# WORK TO COMPLETE
Copy each line of the records below that has "Rendered" in it.

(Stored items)
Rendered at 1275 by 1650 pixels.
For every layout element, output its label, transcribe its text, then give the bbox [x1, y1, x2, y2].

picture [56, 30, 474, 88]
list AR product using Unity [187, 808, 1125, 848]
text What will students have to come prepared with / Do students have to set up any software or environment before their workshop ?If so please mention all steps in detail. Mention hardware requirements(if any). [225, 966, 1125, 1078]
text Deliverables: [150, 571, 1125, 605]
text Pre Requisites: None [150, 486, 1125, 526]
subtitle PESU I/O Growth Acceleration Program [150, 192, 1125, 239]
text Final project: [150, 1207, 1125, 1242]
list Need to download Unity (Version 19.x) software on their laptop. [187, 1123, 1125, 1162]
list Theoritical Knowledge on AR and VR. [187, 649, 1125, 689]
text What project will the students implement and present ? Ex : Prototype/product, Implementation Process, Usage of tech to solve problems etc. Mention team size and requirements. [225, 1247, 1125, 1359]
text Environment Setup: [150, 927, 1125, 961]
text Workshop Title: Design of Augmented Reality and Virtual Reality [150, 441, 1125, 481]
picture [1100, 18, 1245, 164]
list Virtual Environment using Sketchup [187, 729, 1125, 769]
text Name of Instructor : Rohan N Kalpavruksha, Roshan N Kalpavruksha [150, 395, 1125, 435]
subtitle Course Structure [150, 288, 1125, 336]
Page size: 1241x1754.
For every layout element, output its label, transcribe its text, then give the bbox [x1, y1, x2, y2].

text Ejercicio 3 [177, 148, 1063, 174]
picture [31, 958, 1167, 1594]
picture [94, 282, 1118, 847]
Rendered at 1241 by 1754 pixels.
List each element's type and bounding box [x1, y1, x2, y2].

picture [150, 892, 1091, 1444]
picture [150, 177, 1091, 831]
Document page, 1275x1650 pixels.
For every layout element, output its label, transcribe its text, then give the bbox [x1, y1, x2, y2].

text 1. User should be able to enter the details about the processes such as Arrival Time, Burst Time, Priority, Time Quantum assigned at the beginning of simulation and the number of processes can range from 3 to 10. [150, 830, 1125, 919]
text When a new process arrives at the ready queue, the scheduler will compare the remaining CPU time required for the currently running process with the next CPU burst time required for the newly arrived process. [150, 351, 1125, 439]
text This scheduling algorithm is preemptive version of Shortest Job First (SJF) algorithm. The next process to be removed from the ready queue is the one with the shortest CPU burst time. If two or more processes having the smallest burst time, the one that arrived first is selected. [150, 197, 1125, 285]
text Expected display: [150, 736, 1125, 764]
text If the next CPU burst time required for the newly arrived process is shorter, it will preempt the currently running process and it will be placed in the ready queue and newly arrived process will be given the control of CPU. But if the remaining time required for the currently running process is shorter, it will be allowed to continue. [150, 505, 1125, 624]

# SOLUTION FOR THIS EXERCISE
Rendered at 1275 by 1650 pixels.
Rendered at 1241 by 1754 pixels.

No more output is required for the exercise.